§ **DATA FOR REVIEW**:
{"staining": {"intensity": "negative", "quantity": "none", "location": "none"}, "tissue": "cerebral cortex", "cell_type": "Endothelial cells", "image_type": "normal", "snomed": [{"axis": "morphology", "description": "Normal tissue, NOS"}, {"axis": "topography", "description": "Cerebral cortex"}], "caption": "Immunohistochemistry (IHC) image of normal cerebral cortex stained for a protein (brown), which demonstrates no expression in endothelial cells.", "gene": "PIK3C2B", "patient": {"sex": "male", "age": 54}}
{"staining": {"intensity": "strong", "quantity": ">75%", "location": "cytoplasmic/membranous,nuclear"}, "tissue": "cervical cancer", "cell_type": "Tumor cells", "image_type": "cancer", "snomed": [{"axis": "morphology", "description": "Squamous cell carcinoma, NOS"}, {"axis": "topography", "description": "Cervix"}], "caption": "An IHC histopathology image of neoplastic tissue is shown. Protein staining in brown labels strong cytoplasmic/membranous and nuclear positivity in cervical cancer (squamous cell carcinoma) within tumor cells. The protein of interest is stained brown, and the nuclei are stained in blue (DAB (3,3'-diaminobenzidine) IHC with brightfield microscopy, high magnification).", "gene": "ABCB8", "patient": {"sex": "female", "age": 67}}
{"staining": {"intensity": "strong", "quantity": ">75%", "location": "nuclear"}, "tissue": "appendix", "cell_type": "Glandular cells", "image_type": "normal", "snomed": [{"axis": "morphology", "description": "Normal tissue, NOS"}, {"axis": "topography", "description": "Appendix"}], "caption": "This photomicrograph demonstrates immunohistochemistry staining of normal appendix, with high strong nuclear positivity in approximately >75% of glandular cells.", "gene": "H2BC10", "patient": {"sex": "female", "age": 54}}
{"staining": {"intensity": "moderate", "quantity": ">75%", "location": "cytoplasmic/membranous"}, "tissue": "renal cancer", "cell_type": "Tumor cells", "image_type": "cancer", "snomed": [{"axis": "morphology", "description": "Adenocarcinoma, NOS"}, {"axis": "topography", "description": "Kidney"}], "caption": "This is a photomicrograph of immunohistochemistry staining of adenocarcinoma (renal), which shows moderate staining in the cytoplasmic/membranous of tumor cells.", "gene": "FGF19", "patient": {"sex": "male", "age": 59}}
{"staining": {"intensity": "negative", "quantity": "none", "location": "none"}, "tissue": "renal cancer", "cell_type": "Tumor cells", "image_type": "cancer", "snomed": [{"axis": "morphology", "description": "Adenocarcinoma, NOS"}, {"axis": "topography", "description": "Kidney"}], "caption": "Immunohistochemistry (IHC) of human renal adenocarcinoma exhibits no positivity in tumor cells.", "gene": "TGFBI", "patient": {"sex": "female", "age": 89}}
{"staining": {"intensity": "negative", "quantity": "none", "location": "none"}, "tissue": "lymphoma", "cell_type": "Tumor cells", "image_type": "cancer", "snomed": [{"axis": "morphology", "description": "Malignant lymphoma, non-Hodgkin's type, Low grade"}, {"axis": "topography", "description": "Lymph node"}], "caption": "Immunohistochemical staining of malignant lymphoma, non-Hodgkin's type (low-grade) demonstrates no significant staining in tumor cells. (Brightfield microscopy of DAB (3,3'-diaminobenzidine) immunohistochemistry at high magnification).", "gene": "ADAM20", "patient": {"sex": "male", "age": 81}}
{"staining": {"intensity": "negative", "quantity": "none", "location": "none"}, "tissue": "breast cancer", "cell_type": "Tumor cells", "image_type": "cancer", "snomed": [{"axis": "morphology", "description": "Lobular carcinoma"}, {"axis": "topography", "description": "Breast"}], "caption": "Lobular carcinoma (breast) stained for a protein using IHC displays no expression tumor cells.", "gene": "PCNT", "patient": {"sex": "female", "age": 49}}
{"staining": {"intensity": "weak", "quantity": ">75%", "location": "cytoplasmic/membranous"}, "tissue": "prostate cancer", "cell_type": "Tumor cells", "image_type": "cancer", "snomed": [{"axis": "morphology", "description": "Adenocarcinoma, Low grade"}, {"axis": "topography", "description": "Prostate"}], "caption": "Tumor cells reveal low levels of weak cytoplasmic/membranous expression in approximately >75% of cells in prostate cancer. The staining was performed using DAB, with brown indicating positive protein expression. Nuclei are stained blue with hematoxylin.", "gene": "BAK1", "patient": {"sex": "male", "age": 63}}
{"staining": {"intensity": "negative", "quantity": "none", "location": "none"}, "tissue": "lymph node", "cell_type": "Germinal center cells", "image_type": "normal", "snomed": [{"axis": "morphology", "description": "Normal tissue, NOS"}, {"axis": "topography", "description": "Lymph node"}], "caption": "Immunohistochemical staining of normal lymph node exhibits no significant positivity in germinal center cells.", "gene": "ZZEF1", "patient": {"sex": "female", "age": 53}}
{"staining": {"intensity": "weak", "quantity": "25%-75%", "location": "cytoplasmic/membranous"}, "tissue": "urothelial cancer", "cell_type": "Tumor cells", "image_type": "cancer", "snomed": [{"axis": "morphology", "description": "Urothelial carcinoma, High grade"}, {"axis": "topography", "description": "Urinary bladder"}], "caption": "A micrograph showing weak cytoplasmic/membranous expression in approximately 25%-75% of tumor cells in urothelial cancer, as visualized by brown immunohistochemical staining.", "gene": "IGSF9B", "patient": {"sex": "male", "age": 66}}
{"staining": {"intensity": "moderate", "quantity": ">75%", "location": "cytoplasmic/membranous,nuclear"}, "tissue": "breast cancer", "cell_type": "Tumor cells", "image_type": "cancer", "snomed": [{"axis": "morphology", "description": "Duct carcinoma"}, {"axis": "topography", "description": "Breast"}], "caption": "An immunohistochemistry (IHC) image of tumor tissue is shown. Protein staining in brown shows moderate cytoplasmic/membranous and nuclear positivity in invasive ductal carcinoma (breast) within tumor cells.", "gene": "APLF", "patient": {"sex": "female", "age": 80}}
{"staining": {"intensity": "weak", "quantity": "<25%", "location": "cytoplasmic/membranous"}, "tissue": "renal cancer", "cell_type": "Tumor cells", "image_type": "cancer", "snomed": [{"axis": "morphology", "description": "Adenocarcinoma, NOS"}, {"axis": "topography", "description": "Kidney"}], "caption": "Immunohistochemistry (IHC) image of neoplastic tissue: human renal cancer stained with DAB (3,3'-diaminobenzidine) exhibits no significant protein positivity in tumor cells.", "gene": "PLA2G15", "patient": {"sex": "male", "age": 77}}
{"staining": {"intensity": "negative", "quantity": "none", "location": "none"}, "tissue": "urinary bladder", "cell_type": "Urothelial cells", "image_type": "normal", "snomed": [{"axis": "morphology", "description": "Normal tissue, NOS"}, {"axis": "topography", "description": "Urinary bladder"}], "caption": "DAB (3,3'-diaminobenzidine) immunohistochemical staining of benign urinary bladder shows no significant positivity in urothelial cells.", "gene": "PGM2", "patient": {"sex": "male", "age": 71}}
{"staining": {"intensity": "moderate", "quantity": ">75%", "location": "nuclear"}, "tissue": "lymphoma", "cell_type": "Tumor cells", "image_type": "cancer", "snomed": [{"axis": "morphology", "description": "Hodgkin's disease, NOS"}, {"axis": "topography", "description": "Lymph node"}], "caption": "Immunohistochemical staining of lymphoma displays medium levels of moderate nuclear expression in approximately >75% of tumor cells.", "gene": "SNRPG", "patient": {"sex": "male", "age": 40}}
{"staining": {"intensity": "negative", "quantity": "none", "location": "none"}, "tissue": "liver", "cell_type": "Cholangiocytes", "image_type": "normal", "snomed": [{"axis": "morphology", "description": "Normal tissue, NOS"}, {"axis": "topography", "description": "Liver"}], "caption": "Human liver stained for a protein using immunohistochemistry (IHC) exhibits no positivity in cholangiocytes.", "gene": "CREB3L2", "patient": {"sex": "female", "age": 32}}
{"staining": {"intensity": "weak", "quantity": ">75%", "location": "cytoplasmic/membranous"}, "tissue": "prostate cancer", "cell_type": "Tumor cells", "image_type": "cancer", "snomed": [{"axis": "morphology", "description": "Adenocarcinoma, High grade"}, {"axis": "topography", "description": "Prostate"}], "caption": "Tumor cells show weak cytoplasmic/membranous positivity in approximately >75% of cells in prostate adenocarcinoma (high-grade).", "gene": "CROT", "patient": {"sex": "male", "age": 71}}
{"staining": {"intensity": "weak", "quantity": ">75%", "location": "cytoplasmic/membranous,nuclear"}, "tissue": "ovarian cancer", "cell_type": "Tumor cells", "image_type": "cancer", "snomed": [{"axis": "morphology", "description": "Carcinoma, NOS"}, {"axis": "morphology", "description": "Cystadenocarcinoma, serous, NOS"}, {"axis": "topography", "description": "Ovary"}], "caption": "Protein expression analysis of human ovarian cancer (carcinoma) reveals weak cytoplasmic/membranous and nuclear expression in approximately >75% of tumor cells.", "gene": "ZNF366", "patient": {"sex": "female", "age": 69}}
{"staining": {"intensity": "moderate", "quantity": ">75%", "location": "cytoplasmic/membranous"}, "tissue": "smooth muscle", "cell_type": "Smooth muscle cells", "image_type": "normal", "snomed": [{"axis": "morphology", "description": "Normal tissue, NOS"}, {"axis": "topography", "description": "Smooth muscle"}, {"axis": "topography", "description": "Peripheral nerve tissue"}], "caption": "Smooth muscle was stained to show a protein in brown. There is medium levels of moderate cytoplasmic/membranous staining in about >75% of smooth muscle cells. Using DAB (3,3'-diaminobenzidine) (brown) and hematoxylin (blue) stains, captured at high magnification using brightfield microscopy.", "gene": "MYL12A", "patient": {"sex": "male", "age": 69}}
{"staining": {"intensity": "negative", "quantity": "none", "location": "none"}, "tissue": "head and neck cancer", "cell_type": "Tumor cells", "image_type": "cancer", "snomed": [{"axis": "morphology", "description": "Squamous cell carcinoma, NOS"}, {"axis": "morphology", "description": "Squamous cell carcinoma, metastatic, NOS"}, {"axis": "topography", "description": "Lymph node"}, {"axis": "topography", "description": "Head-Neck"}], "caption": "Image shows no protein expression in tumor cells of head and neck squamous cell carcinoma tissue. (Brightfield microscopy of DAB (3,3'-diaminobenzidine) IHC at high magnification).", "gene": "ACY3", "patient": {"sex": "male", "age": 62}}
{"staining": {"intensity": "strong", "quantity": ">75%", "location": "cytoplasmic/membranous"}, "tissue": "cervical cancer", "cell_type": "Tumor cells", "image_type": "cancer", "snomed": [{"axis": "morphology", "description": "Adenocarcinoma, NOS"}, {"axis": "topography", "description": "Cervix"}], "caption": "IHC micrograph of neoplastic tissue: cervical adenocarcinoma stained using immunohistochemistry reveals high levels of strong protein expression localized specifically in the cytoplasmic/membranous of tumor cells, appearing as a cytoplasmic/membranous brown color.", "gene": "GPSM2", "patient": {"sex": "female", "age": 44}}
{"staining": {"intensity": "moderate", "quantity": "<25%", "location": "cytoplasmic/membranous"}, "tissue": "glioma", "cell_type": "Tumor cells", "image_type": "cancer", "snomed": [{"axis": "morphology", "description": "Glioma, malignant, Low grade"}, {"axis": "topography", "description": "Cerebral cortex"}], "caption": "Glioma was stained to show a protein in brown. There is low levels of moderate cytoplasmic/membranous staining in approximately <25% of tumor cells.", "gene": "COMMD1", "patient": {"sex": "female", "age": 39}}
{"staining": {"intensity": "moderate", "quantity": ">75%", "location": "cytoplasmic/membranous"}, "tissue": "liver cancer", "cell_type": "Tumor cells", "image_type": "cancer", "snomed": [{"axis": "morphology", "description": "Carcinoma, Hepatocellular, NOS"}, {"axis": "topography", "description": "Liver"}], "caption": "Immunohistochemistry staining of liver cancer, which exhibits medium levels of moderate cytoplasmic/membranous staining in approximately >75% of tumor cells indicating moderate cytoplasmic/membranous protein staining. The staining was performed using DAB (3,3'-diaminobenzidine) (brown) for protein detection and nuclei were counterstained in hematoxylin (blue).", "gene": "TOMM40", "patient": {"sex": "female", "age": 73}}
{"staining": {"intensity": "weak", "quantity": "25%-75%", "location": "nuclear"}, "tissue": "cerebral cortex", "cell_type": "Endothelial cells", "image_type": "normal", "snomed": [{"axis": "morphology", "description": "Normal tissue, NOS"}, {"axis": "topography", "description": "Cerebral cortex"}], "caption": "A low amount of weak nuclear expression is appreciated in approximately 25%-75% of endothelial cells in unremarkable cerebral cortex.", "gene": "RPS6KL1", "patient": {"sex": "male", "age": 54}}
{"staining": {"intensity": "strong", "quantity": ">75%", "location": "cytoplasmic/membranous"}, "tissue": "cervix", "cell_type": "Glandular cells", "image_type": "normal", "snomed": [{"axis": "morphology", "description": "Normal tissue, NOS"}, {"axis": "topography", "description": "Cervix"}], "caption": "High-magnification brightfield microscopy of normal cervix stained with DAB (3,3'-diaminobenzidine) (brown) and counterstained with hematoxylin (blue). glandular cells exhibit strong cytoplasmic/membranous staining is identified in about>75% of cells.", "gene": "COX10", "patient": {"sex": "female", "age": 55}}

§ **WORK REQUEST**: Each line of the data that holds the word "within" should be copied.

§ **ANSWER TO THIS EXERCISE**:
{"staining": {"intensity": "strong", "quantity": ">75%", "location": "cytoplasmic/membranous,nuclear"}, "tissue": "cervical cancer", "cell_type": "Tumor cells", "image_type": "cancer", "snomed": [{"axis": "morphology", "description": "Squamous cell carcinoma, NOS"}, {"axis": "topography", "description": "Cervix"}], "caption": "An IHC histopathology image of neoplastic tissue is shown. Protein staining in brown labels strong cytoplasmic/membranous and nuclear positivity in cervical cancer (squamous cell carcinoma) within tumor cells. The protein of interest is stained brown, and the nuclei are stained in blue (DAB (3,3'-diaminobenzidine) IHC with brightfield microscopy, high magnification).", "gene": "ABCB8", "patient": {"sex": "female", "age": 67}}
{"staining": {"intensity": "moderate", "quantity": ">75%", "location": "cytoplasmic/membranous,nuclear"}, "tissue": "breast cancer", "cell_type": "Tumor cells", "image_type": "cancer", "snomed": [{"axis": "morphology", "description": "Duct carcinoma"}, {"axis": "topography", "description": "Breast"}], "caption": "An immunohistochemistry (IHC) image of tumor tissue is shown. Protein staining in brown shows moderate cytoplasmic/membranous and nuclear positivity in invasive ductal carcinoma (breast) within tumor cells.", "gene": "APLF", "patient": {"sex": "female", "age": 80}}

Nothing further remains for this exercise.